Один из повторяющихся мотивов в записных книжках – неприятие роли салонов во французском культурном устройстве. Ренан обличает роковое влияние салонов на французскую литературу XVI–XVIII веков:
Видите ли, в нашей литературе [XVI–XVIII веков] нет ничего святого; она вся принадлежит сфере салонов, светских кружков, академий; она смеется, шутит, занимается пустяками, бросается отточенными фразами. Но высокое представление о вещах – Гомер и Библия, Гаман и Гёте, Гердер и Песнь о Роланде, – истинное, высокое, прекрасное, свободное от заботы о том, чтобы не показаться смешным, – где в ней все это? (Тетрадь № 3, запись № 4: [Renan 1906, 125].)
Не говорите мне о салонных словесниках эпохи Людовика XIV с их тускло-правильными фразами. Вот Кант, Гердер, Гёте – разве они были салонными людьми? (Тетрадь № 4, запись № 47: [Renan 1906, 228].)
Сколь широкоохватны слова литератор и литература; сколько разных оттенков они в себя вмещают! Скалигер; иезуит из коллежа; бенедиктинец; доктор из Сорбонны; Расин; Мольер; член Академии надписей; Шапель; Вольтер; Шольё; Монтескьё; г-н де Шатобриан; Шлегель; Гёте; г-н Вильмен; преподаватель риторики; фельетонист; и т. д., и т. п. – Возьмите лишь два оттенка: этого будет достаточно, чтобы изумиться. Возьмите Шапеля или Шольё: литература вторична. Цель – удовольствие; стихи пишут ради удовольствия. И эта школа – это XVIII век и добрая часть семнадцатого, и люди полагали, а многие и сейчас полагают ‹…› что тип литератора – это быть учтивым, нежным, галантным, быть салонным завсегдатаем, сочиняющим стихи. И противопоставьте этому Гердера, Шлегеля; Бог – наша крепость [аллюзия на первый стих протестантского хорала, написанного Лютером: «Eine feste Burg ist unser Gott»]! (Тетрадь № 7, запись № 44: [Renan 1907, 109–110].)
За всеми инвективами в адрес салонов стоит неприятие одной фундаментальной особенности мира французской элитарной культуры. Это особенность настолько всепронизывающая, что сама возможность поставить ее под вопрос открывается лишь с позиции внешнего наблюдателя. Для этой культуры сама собой разумеется преимущественная ориентация интеллектуального творчества на успех у четко ограниченной «целевой аудитории». Творчество оказывается детерминировано интересами сегодняшней публики, и притом публики очень конкретной.
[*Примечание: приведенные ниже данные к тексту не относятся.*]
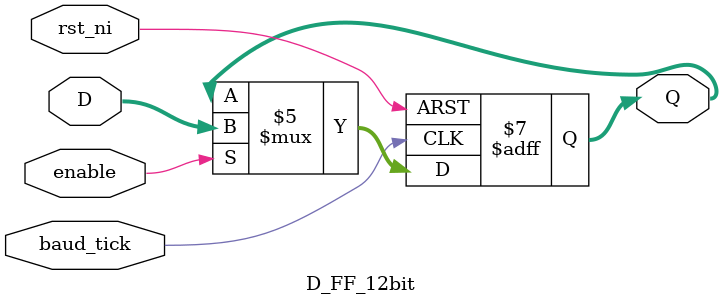
<source format=sv>
module D_FF_12bit					// used only for APB UART
(	
	// INPUT LOGIC CONFIGURATION
	
	//------------------CPU INPUT------------------------//
	input  logic        		   rst_ni,
	//---------------------------------------------------//
	//--------------BAUD RATE GEN INPUT------------------//
	input  logic       		   baud_tick,
	//------------------TX FSM INPUT---------------------//
	input  logic        		   enable, 	
	//---------------------------------------------------//
	//-----------------TX FIFO INPUT---------------------//
	input  logic 	[ 11 : 0] 	D,
	//---------------------------------------------------//
	
	//OUTPUT LOGIC ASSIGNMENT
	
	//------------------UART RETURN----------------------//
	output reg 		[ 11 : 0] 	Q
	//---------------------------------------------------//
);
	always_ff @(posedge baud_tick or negedge rst_ni) begin
		if(!rst_ni) begin
			Q  <= 12'b0;
		end
		else begin
			if (!enable) begin		   // if the running process is on transfer
				Q  <= Q;
			end	
			else							// if the TX FSM send back to enable continue index ptr for write to UART Slave
				Q  <= D;
		end
	end
endmodule

</source>
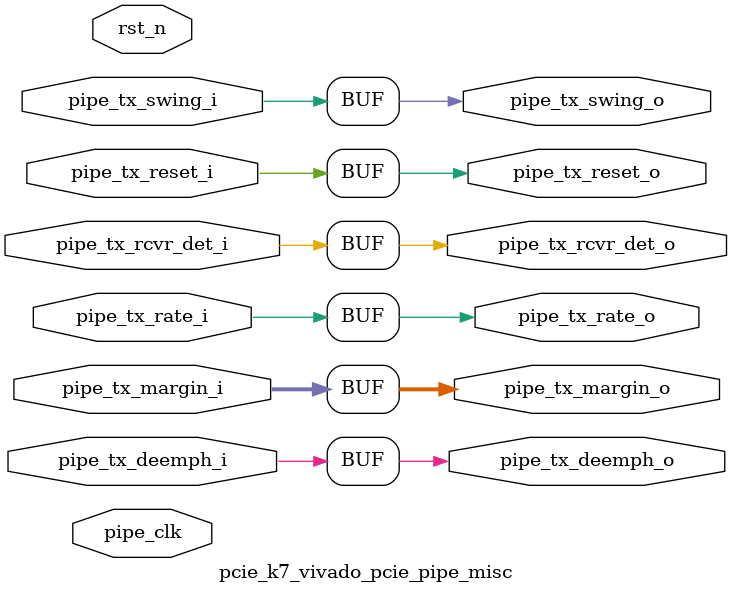
<source format=v>

`timescale 1ps/1ps

(* DowngradeIPIdentifiedWarnings = "yes" *)
module pcie_k7_vivado_pcie_pipe_misc #
(
    parameter        PIPE_PIPELINE_STAGES = 0,    // 0 - 0 stages, 1 - 1 stage, 2 - 2 stages
    parameter TCQ  = 1 // synthesis warning solved: parameter declaration becomes local
)
(

    input   wire        pipe_tx_rcvr_det_i       ,     // PIPE Tx Receiver Detect
    input   wire        pipe_tx_reset_i          ,     // PIPE Tx Reset
    input   wire        pipe_tx_rate_i           ,     // PIPE Tx Rate
    input   wire        pipe_tx_deemph_i         ,     // PIPE Tx Deemphasis
    input   wire [2:0]  pipe_tx_margin_i         ,     // PIPE Tx Margin
    input   wire        pipe_tx_swing_i          ,     // PIPE Tx Swing

    output  wire        pipe_tx_rcvr_det_o       ,     // Pipelined PIPE Tx Receiver Detect
    output  wire        pipe_tx_reset_o          ,     // Pipelined PIPE Tx Reset
    output  wire        pipe_tx_rate_o           ,     // Pipelined PIPE Tx Rate
    output  wire        pipe_tx_deemph_o         ,     // Pipelined PIPE Tx Deemphasis
    output  wire [2:0]  pipe_tx_margin_o         ,     // Pipelined PIPE Tx Margin
    output  wire        pipe_tx_swing_o          ,     // Pipelined PIPE Tx Swing

    input   wire        pipe_clk                ,      // PIPE Clock
    input   wire        rst_n                          // Reset
);

//******************************************************************//
// Reality check.                                                   //
//******************************************************************//

//    parameter TCQ  = 1;      // clock to out delay model

    generate

    if (PIPE_PIPELINE_STAGES == 0) begin : pipe_stages_0

        assign pipe_tx_rcvr_det_o = pipe_tx_rcvr_det_i;
        assign pipe_tx_reset_o  = pipe_tx_reset_i;
        assign pipe_tx_rate_o = pipe_tx_rate_i;
        assign pipe_tx_deemph_o = pipe_tx_deemph_i;
        assign pipe_tx_margin_o = pipe_tx_margin_i;
        assign pipe_tx_swing_o = pipe_tx_swing_i;

    end // if (PIPE_PIPELINE_STAGES == 0)
    else if (PIPE_PIPELINE_STAGES == 1) begin : pipe_stages_1

    reg                pipe_tx_rcvr_det_q       ;
    reg                pipe_tx_reset_q          ;
    reg                pipe_tx_rate_q           ;
    reg                pipe_tx_deemph_q         ;
    reg [2:0]          pipe_tx_margin_q         ;
    reg                pipe_tx_swing_q          ;

        always @(posedge pipe_clk) begin

        if (rst_n)
        begin

            pipe_tx_rcvr_det_q <= #TCQ 0;
            pipe_tx_reset_q  <= #TCQ 1'b1;
            pipe_tx_rate_q <= #TCQ 0;
            pipe_tx_deemph_q <= #TCQ 1'b1;
            pipe_tx_margin_q <= #TCQ 0;
            pipe_tx_swing_q <= #TCQ 0;

        end
        else
        begin

            pipe_tx_rcvr_det_q <= #TCQ pipe_tx_rcvr_det_i;
            pipe_tx_reset_q  <= #TCQ pipe_tx_reset_i;
            pipe_tx_rate_q <= #TCQ pipe_tx_rate_i;
            pipe_tx_deemph_q <= #TCQ pipe_tx_deemph_i;
            pipe_tx_margin_q <= #TCQ pipe_tx_margin_i;
            pipe_tx_swing_q <= #TCQ pipe_tx_swing_i;

          end

        end

        assign pipe_tx_rcvr_det_o = pipe_tx_rcvr_det_q;
        assign pipe_tx_reset_o  = pipe_tx_reset_q;
        assign pipe_tx_rate_o = pipe_tx_rate_q;
        assign pipe_tx_deemph_o = pipe_tx_deemph_q;
        assign pipe_tx_margin_o = pipe_tx_margin_q;
        assign pipe_tx_swing_o = pipe_tx_swing_q;

    end // if (PIPE_PIPELINE_STAGES == 1)
    else if (PIPE_PIPELINE_STAGES == 2) begin : pipe_stages_2

    reg                pipe_tx_rcvr_det_q       ;
    reg                pipe_tx_reset_q          ;
    reg                pipe_tx_rate_q           ;
    reg                pipe_tx_deemph_q         ;
    reg [2:0]          pipe_tx_margin_q         ;
    reg                pipe_tx_swing_q          ;

    reg                pipe_tx_rcvr_det_qq      ;
    reg                pipe_tx_reset_qq         ;
    reg                pipe_tx_rate_qq          ;
    reg                pipe_tx_deemph_qq        ;
    reg [2:0]          pipe_tx_margin_qq        ;
    reg                pipe_tx_swing_qq         ;

        always @(posedge pipe_clk) begin

        if (rst_n)
        begin

            pipe_tx_rcvr_det_q <= #TCQ 0;
            pipe_tx_reset_q  <= #TCQ 1'b1;
            pipe_tx_rate_q <= #TCQ 0;
            pipe_tx_deemph_q <= #TCQ 1'b1;
            pipe_tx_margin_q <= #TCQ 0;
            pipe_tx_swing_q <= #TCQ 0;

            pipe_tx_rcvr_det_qq <= #TCQ 0;
            pipe_tx_reset_qq  <= #TCQ 1'b1;
            pipe_tx_rate_qq <= #TCQ 0;
            pipe_tx_deemph_qq <= #TCQ 1'b1;
            pipe_tx_margin_qq <= #TCQ 0;
            pipe_tx_swing_qq <= #TCQ 0;

        end
        else
        begin

            pipe_tx_rcvr_det_q <= #TCQ pipe_tx_rcvr_det_i;
            pipe_tx_reset_q  <= #TCQ pipe_tx_reset_i;
            pipe_tx_rate_q <= #TCQ pipe_tx_rate_i;
            pipe_tx_deemph_q <= #TCQ pipe_tx_deemph_i;
            pipe_tx_margin_q <= #TCQ pipe_tx_margin_i;
            pipe_tx_swing_q <= #TCQ pipe_tx_swing_i;

            pipe_tx_rcvr_det_qq <= #TCQ pipe_tx_rcvr_det_q;
            pipe_tx_reset_qq  <= #TCQ pipe_tx_reset_q;
            pipe_tx_rate_qq <= #TCQ pipe_tx_rate_q;
            pipe_tx_deemph_qq <= #TCQ pipe_tx_deemph_q;
            pipe_tx_margin_qq <= #TCQ pipe_tx_margin_q;
            pipe_tx_swing_qq <= #TCQ pipe_tx_swing_q;

          end

        end

        assign pipe_tx_rcvr_det_o = pipe_tx_rcvr_det_qq;
        assign pipe_tx_reset_o  = pipe_tx_reset_qq;
        assign pipe_tx_rate_o = pipe_tx_rate_qq;
        assign pipe_tx_deemph_o = pipe_tx_deemph_qq;
        assign pipe_tx_margin_o = pipe_tx_margin_qq;
        assign pipe_tx_swing_o = pipe_tx_swing_qq;

    end // if (PIPE_PIPELINE_STAGES == 2)

    endgenerate

endmodule


</source>
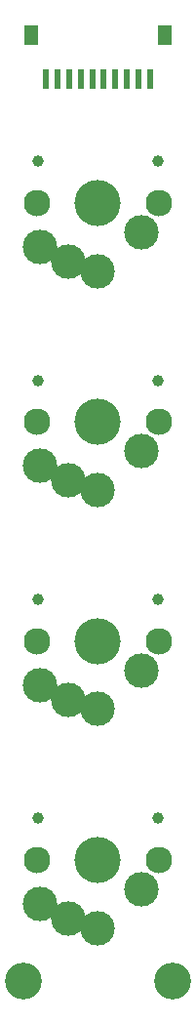
<source format=gts>
G04 #@! TF.GenerationSoftware,KiCad,Pcbnew,7.0.8*
G04 #@! TF.CreationDate,2023-12-05T05:15:25-08:00*
G04 #@! TF.ProjectId,Seismos_4-Key,53656973-6d6f-4735-9f34-2d4b65792e6b,rev?*
G04 #@! TF.SameCoordinates,Original*
G04 #@! TF.FileFunction,Soldermask,Top*
G04 #@! TF.FilePolarity,Negative*
%FSLAX46Y46*%
G04 Gerber Fmt 4.6, Leading zero omitted, Abs format (unit mm)*
G04 Created by KiCad (PCBNEW 7.0.8) date 2023-12-05 05:15:25*
%MOMM*%
%LPD*%
G01*
G04 APERTURE LIST*
%ADD10R,0.600000X1.700000*%
%ADD11R,1.200000X1.800000*%
%ADD12C,3.200000*%
%ADD13C,2.300000*%
%ADD14C,1.000000*%
%ADD15C,3.000000*%
%ADD16C,4.000000*%
G04 APERTURE END LIST*
D10*
X51500000Y-30286000D03*
X50500000Y-30286000D03*
X49500000Y-30285000D03*
X48500000Y-30285000D03*
X47500000Y-30285000D03*
X46500000Y-30285000D03*
X45500000Y-30285000D03*
X44500000Y-30285000D03*
X43500000Y-30285000D03*
X42500000Y-30285000D03*
D11*
X52800000Y-26410000D03*
X41200000Y-26410000D03*
D12*
X53500000Y-108500000D03*
X40500000Y-108500000D03*
D13*
X52300000Y-60000000D03*
D14*
X52220000Y-56384200D03*
D15*
X50810000Y-62540000D03*
X47000000Y-65900000D03*
D16*
X47000000Y-60000000D03*
D15*
X44460000Y-65080000D03*
X42000000Y-63800000D03*
D14*
X41780000Y-56384200D03*
D13*
X41700000Y-60000000D03*
X52300000Y-41000000D03*
D14*
X52220000Y-37384200D03*
D15*
X50810000Y-43540000D03*
X47000000Y-46900000D03*
D16*
X47000000Y-41000000D03*
D15*
X44460000Y-46080000D03*
X42000000Y-44800000D03*
D14*
X41780000Y-37384200D03*
D13*
X41700000Y-41000000D03*
X52300000Y-79000000D03*
D14*
X52220000Y-75384200D03*
D15*
X50810000Y-81540000D03*
X47000000Y-84900000D03*
D16*
X47000000Y-79000000D03*
D15*
X44460000Y-84080000D03*
X42000000Y-82800000D03*
D14*
X41780000Y-75384200D03*
D13*
X41700000Y-79000000D03*
X52300000Y-98000000D03*
D14*
X52220000Y-94384200D03*
D15*
X50810000Y-100540000D03*
X47000000Y-103900000D03*
D16*
X47000000Y-98000000D03*
D15*
X44460000Y-103080000D03*
X42000000Y-101800000D03*
D14*
X41780000Y-94384200D03*
D13*
X41700000Y-98000000D03*
M02*

</source>
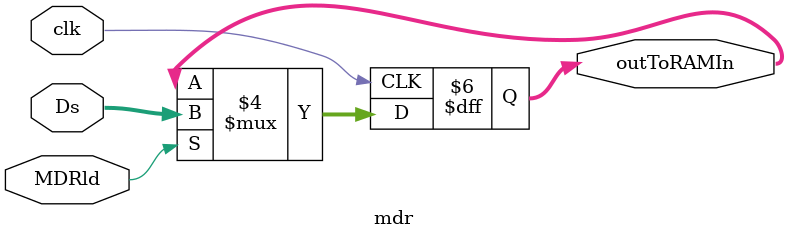
<source format=v>
/* Module of MDR
   Programmed by: Lianne Sánchez Rodríguez
   Phase 4 
   Professor: Nestor Rodríguez 
*/
module mdr(output reg [31:0] outToRAMIn, input [31:0] Ds, input MDRld, input clk);
	initial begin
	 	outToRAMIn = 32'b00000000000000000000000000000000;
	end
	always @(posedge clk) 
		begin
			if (MDRld == 1)
				outToRAMIn <= Ds;
		end
endmodule

// module mdrRegister; 
// 	// Inputs of ALU
	
// 	reg [31:0] in;
// 	reg MDRld;
// 	reg clk=0;
// 	//Outputs of ALU module
// 	wire [31:0] out;
// 	//test duration
// 	parameter stop_time = 10590;

// 	mdr mdr(out, in, MDRld, clk);
// 	initial #stop_time $finish;

// 	initial begin

// 	#10 in= 32'b1000; MDRld = 1;  
//  	#10 in= 32'b0011; //#30 MDRld=0;
//  	#30 in= 32'b1100; 
//  	#40 in= 32'b1111;

// 	end
// 		initial begin
// 		repeat (500) begin
// 			#5 clk = ~clk;
// 		end
// 	end
// 	initial begin
// 		$display ("\n\n\t\tInput\t\t\tOutput\t\t\tMDRld");
// 		$monitor ("%0d\t%b\t\t%b\t%b", $time,in, out, MDRld);
// 	end
	
//  endmodule
</source>
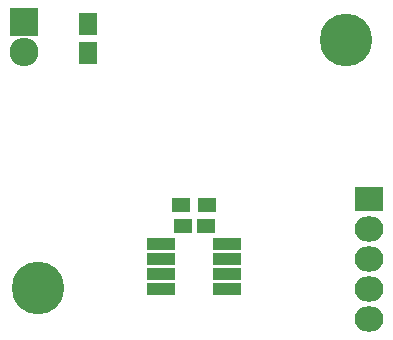
<source format=gbr>
G04 #@! TF.FileFunction,Soldermask,Bot*
%FSLAX46Y46*%
G04 Gerber Fmt 4.6, Leading zero omitted, Abs format (unit mm)*
G04 Created by KiCad (PCBNEW (2015-09-17 BZR 6202)-product) date Saturday, October 24, 2015 'PMt' 10:17:15 PM*
%MOMM*%
G01*
G04 APERTURE LIST*
%ADD10C,0.100000*%
%ADD11R,1.650000X1.900000*%
%ADD12R,1.600000X1.150000*%
%ADD13R,2.398980X0.999440*%
%ADD14R,2.432000X2.127200*%
%ADD15O,2.432000X2.127200*%
%ADD16R,2.432000X2.432000*%
%ADD17O,2.432000X2.432000*%
%ADD18R,1.600000X1.300000*%
%ADD19C,4.464000*%
G04 APERTURE END LIST*
D10*
D11*
X109200000Y-105150000D03*
X109200000Y-102650000D03*
D12*
X119150000Y-119800000D03*
X117250000Y-119800000D03*
D13*
X115406000Y-125105000D03*
X115406000Y-123835000D03*
X115406000Y-122565000D03*
X115406000Y-121295000D03*
X120994000Y-121295000D03*
X120994000Y-122565000D03*
X120994000Y-123835000D03*
X120994000Y-125105000D03*
D14*
X133000000Y-117500000D03*
D15*
X133000000Y-120040000D03*
X133000000Y-122580000D03*
X133000000Y-125120000D03*
X133000000Y-127660000D03*
D16*
X103750000Y-102500000D03*
D17*
X103750000Y-105040000D03*
D18*
X119300000Y-118000000D03*
X117100000Y-118000000D03*
D19*
X131000000Y-104000000D03*
X105000000Y-125000000D03*
X105000000Y-125000000D03*
M02*

</source>
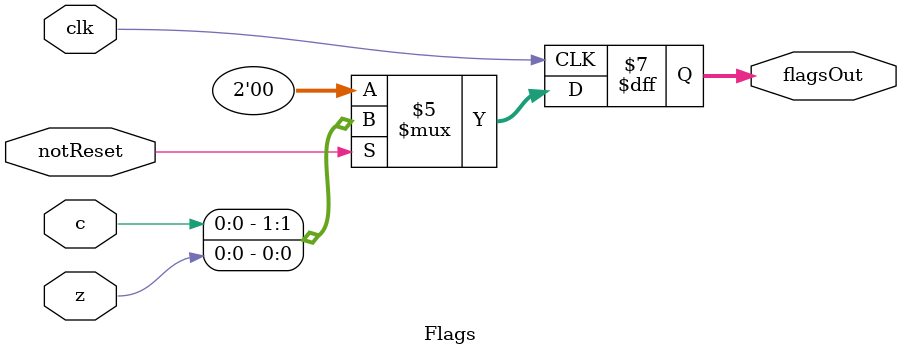
<source format=sv>
module Flags(
  input c,
  input z,
  input notReset,
  input clk,
  output [1:0] flagsOut
);

reg flagsOut = 2'b0;

always @ (posedge clk) begin
	if(~notReset) begin
		{flagsOut} = 2'b0;
	end else begin
		{flagsOut} = {c,z};
	end
end

endmodule
</source>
Ee круг строго определен, можно сказать, осязаем:
Долой литераторов салонных, пошлых, нефилософских! – Ценно только вечное. А какова цель у этих людей? Именно это я и хочу все время понять. Деньги – цветение – мелкое тщеславие, вся суетность которого чувствуется, над которым они сами насмехаются? А когда они берут этот дешевый насмешливый тон, неужели они не задумываются о том, что лет через двадцать о них самих будут говорить еще хуже? А если они думают об этом, то как они могут писать? Ах, да полноте! Это рассчитано на сегодняшний день. Шумная известность на несколько лет. Буду цвести лет восемь, а потом – прощайте. А какой иной, более надежный вывод можно сделать из прошлого? И в это верят! И так живут! О, какая суетность! Эти люди проникнуты ею насквозь. Нет, если бы умственный труд не касался вечного и истинного, я бы отрекся от всяких умственных занятий, я бы ушел в область нравственности и сердца, я бы сделался простым добрым крестьянином. Deus! Deus meus! (Тетрадь № 3, запись № 44: [Op. cit., 159].)
Все это – типичная критика французской культуры «с немецкой точки зрения». Ренан совершенно закономерно выдвигает здесь именно немецких писателей в качестве образцов для подражания. В примечании к одной из цитированных выше записей Ренан и сам подчеркивает сходство своих мнений с установками немецких авторов:
Эти мысли чудесным образом согласуются с мыслями Гердера. «Поэзия не является индивидуальной собственностью нескольких благовоспитанных людей; она – врожденный дар, свойственный всем народам Земли». (Тетрадь № 3, запись № 4: [Renan 1906, 126].)